■ Exercise prompt ■
List every line in this data where the string "lines" occurs.

■ Supplied material ■

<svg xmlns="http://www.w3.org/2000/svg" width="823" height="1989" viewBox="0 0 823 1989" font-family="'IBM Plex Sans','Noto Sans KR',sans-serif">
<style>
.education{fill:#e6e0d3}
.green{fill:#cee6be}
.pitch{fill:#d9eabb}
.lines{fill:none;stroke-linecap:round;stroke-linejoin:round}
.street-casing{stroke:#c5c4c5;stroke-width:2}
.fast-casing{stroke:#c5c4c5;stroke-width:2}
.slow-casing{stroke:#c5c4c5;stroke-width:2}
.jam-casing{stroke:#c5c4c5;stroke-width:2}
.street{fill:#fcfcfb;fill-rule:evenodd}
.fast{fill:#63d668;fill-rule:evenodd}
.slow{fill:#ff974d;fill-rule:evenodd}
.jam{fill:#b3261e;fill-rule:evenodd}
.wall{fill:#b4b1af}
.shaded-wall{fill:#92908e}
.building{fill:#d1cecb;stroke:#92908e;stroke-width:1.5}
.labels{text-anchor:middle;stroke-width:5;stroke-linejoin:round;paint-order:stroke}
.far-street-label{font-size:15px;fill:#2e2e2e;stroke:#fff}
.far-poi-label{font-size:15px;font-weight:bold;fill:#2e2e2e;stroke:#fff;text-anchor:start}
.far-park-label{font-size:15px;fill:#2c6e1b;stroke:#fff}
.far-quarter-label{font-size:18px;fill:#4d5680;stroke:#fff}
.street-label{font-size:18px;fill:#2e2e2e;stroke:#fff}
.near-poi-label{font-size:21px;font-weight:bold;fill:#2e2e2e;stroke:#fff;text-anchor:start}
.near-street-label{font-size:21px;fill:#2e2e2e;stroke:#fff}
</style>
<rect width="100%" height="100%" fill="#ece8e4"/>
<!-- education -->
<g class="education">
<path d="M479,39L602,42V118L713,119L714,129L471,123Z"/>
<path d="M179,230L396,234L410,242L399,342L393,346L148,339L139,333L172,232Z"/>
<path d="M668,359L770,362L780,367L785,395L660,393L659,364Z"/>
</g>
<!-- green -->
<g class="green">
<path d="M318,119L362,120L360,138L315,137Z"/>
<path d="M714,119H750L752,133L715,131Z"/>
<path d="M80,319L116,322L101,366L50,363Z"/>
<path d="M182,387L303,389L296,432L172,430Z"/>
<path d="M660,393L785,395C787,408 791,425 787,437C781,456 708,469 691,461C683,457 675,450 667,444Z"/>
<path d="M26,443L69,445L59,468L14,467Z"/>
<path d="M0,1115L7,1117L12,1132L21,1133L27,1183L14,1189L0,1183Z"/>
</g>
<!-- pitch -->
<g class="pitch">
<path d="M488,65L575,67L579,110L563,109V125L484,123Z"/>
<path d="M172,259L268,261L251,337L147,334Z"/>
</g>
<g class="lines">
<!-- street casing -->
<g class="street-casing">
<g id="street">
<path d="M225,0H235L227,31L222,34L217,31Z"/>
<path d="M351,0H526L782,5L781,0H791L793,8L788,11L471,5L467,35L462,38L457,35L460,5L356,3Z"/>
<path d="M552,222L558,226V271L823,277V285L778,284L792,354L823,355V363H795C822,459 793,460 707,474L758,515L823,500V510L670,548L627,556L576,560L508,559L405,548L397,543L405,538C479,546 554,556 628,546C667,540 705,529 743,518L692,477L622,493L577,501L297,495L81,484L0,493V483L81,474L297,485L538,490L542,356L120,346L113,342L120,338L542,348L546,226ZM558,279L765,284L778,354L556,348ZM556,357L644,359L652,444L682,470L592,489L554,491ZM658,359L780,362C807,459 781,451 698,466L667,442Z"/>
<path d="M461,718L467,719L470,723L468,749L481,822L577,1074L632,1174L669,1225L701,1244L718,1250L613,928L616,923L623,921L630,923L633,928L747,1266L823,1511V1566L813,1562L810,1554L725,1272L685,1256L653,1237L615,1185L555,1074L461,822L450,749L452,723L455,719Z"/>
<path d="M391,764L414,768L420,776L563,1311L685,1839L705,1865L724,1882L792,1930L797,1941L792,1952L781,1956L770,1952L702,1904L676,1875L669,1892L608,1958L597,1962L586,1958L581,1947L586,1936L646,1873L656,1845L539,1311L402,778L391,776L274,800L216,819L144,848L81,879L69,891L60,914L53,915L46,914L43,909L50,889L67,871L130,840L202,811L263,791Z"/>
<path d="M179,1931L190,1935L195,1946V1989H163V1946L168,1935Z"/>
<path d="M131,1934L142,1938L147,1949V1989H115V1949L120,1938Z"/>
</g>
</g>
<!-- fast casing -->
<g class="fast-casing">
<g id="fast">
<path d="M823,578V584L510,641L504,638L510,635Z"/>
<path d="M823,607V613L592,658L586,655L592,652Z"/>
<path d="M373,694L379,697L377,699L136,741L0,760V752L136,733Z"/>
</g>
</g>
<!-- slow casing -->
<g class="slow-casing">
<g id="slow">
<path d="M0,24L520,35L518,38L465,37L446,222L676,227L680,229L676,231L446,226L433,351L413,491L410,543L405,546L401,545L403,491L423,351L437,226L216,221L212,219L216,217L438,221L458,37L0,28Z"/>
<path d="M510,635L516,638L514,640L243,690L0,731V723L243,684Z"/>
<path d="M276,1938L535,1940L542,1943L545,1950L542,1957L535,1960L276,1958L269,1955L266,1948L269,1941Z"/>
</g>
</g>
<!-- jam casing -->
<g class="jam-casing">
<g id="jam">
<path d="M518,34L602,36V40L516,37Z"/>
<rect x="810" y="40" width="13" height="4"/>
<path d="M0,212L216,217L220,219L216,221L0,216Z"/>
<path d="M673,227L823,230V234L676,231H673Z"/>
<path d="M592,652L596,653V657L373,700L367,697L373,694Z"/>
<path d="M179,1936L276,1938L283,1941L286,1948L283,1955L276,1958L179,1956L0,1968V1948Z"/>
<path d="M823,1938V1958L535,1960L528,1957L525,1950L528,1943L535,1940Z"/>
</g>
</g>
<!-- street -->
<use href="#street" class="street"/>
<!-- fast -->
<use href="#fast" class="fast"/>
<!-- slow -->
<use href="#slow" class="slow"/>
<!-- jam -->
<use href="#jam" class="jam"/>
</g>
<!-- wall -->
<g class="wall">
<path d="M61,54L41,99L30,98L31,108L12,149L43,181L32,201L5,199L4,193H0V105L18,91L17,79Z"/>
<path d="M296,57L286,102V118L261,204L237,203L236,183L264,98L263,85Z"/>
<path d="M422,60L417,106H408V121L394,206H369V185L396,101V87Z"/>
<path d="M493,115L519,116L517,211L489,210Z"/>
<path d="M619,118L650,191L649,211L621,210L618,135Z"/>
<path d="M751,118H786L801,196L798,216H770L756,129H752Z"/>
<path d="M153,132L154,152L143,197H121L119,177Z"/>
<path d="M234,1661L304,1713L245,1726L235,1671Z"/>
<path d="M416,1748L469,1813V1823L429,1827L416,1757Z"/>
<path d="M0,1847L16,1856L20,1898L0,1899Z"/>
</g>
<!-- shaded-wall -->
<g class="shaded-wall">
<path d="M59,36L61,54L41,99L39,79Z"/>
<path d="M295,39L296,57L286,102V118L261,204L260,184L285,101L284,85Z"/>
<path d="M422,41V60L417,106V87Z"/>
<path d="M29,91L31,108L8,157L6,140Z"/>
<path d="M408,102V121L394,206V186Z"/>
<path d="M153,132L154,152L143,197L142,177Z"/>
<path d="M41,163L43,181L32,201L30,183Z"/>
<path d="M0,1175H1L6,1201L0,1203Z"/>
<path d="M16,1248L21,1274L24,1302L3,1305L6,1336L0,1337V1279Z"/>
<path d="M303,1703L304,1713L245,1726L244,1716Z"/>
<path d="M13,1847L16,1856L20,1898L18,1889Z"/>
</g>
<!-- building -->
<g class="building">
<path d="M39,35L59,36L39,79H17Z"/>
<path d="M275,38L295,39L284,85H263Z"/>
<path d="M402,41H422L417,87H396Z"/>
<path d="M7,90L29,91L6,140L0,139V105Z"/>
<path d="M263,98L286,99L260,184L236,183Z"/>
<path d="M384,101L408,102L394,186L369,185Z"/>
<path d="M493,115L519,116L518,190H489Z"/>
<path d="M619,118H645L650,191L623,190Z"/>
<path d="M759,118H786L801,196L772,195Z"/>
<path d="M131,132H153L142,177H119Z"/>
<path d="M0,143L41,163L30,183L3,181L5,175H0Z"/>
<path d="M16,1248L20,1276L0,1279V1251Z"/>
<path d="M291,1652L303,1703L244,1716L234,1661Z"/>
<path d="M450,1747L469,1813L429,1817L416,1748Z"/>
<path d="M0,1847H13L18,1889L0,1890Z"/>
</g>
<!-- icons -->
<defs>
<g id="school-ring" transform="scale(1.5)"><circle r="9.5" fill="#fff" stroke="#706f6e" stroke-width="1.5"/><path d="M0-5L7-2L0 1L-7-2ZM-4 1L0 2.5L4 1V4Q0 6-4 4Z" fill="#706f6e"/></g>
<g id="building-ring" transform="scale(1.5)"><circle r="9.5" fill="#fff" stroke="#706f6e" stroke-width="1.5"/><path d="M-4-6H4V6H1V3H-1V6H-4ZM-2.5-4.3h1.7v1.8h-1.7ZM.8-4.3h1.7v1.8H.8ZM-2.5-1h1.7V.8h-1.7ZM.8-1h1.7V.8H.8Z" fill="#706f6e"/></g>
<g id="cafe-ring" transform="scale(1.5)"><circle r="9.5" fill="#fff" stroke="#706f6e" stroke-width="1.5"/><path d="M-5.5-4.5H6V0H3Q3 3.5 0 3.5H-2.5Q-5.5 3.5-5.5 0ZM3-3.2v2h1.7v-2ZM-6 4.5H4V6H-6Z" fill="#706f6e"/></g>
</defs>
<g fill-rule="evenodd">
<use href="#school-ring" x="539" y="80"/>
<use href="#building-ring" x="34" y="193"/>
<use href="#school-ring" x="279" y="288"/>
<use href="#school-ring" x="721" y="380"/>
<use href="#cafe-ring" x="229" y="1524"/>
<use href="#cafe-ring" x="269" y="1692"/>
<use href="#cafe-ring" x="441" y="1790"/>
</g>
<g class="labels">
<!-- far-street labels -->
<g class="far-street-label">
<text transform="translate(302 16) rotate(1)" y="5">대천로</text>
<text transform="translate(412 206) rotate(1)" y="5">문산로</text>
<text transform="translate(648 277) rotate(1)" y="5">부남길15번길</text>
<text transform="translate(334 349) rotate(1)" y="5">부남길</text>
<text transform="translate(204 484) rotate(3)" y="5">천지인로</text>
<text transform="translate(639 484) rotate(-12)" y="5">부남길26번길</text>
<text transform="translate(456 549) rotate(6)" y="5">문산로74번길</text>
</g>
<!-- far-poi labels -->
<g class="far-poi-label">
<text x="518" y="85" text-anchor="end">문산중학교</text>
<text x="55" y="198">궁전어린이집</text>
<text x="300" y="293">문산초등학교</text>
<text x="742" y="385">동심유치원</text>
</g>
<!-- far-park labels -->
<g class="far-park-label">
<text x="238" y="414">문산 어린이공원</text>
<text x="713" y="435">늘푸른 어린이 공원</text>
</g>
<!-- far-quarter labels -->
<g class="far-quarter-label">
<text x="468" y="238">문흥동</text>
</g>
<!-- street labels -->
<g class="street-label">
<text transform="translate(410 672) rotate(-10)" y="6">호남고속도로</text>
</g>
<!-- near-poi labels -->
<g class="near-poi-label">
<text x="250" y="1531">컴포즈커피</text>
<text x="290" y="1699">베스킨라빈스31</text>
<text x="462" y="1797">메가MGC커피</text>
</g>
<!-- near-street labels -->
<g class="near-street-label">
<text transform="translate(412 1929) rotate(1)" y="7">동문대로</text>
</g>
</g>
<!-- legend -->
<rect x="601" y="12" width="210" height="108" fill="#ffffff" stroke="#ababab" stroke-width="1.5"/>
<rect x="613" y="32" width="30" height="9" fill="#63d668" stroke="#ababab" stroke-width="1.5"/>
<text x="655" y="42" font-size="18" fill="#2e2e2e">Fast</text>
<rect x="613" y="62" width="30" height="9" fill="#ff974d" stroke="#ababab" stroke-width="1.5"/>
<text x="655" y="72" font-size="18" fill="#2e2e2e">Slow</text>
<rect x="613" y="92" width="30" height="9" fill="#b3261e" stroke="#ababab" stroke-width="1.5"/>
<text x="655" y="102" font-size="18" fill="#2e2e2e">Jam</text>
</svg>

■ Solution ■
.lines{fill:none;stroke-linecap:round;stroke-linejoin:round}
<g class="lines">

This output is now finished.